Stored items
--

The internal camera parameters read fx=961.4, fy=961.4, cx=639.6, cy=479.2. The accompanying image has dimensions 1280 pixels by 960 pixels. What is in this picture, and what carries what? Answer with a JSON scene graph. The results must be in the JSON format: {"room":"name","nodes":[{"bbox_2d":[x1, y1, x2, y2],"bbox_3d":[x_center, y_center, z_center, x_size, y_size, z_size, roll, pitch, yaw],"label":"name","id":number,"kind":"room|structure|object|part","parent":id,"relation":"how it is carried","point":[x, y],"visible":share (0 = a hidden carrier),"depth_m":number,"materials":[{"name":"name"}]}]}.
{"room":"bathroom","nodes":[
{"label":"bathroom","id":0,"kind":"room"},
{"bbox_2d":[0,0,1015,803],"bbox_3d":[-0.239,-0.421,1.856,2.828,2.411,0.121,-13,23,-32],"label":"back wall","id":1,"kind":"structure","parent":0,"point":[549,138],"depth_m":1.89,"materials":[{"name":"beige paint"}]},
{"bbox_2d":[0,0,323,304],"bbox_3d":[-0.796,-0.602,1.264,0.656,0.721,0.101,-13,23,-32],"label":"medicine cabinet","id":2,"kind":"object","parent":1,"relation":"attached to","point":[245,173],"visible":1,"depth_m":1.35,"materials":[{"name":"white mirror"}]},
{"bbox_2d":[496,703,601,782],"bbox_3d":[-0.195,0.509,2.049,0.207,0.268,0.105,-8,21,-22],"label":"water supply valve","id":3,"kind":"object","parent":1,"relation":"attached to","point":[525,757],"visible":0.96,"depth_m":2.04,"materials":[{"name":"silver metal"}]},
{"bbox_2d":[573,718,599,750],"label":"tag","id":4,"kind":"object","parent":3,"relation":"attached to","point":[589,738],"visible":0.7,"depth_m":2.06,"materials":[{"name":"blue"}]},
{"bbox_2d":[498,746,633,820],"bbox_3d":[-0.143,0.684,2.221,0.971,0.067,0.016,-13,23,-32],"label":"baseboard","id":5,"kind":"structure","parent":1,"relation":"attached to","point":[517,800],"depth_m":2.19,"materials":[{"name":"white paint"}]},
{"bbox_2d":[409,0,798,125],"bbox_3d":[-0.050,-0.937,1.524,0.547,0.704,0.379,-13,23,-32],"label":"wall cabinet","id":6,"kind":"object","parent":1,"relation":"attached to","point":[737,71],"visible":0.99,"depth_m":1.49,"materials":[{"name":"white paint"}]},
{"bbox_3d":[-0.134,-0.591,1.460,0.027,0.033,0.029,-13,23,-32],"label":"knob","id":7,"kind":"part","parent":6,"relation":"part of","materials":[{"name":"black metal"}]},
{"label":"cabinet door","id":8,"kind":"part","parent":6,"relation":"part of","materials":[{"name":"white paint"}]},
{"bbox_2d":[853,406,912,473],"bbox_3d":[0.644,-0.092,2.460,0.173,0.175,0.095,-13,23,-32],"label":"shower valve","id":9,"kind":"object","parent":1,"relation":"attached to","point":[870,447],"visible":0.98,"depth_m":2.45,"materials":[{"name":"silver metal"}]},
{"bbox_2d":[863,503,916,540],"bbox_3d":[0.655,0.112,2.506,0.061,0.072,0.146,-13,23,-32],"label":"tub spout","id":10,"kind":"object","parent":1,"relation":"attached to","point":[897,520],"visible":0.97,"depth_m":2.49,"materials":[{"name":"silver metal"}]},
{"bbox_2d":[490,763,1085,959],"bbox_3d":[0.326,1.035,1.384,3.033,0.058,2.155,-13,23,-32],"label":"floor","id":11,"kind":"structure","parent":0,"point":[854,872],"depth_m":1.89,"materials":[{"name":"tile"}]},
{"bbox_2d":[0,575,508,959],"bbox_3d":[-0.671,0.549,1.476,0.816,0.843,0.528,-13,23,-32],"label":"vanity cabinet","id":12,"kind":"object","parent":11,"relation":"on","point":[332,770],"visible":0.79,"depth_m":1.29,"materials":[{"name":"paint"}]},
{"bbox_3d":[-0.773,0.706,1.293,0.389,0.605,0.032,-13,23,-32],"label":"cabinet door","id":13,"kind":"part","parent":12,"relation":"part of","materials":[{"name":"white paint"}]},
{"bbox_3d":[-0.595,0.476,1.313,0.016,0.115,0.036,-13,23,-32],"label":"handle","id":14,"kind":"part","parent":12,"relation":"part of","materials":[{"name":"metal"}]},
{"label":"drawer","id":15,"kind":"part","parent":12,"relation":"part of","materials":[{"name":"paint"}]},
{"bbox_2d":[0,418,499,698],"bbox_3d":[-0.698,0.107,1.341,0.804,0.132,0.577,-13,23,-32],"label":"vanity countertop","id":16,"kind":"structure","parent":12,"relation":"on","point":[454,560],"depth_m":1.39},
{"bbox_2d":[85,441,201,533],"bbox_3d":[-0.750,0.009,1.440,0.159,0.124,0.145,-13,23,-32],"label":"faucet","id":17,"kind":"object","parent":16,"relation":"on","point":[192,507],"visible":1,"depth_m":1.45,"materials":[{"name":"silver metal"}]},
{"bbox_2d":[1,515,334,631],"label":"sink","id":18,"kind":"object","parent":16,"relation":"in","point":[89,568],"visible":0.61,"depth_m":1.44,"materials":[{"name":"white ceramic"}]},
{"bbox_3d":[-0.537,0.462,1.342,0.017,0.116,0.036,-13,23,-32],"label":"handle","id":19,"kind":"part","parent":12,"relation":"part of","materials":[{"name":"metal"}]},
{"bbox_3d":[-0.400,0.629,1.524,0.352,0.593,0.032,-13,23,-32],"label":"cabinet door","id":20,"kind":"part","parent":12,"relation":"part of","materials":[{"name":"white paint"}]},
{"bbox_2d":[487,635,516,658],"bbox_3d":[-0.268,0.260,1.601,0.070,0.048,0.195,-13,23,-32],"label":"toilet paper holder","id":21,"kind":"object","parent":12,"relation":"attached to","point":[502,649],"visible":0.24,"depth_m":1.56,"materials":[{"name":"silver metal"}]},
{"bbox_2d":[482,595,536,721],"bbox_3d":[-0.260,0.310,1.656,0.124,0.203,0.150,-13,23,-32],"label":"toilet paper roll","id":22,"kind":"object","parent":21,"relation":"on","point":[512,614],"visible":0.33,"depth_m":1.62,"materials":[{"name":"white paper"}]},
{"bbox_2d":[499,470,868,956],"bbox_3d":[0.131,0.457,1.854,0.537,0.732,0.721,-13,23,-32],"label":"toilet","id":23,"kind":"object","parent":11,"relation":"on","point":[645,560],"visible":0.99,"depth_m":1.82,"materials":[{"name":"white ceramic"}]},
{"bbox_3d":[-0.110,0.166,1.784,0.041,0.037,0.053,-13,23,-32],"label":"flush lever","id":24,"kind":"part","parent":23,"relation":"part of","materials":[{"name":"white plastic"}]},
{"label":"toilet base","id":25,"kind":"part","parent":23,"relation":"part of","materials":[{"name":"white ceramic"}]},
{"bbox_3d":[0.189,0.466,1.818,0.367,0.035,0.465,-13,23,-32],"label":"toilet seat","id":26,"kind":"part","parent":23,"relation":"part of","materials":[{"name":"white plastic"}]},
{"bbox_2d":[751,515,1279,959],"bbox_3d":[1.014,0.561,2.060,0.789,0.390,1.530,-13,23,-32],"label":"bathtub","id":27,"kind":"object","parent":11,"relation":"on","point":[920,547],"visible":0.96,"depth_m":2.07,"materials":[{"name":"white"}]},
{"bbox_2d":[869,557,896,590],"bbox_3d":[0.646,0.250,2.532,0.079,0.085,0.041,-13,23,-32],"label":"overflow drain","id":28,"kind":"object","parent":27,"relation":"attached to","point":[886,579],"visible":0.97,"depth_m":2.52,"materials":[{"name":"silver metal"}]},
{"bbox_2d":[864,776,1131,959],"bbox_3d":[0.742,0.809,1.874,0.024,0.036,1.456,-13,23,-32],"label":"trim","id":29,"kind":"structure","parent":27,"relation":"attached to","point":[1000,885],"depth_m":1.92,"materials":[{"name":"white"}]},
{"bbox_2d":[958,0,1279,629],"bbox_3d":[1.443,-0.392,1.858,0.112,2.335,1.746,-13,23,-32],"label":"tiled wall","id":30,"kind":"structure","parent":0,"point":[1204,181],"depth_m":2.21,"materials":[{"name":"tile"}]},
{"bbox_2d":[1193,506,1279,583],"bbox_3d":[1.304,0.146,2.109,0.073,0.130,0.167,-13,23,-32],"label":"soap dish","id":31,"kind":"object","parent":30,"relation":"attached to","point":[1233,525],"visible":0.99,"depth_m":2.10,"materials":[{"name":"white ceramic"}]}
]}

--

REQUIRED ACTION -
Across the data, count every line where the string "cabinet" turns up, then write only that count.

RESULT FOR THIS TASK -
6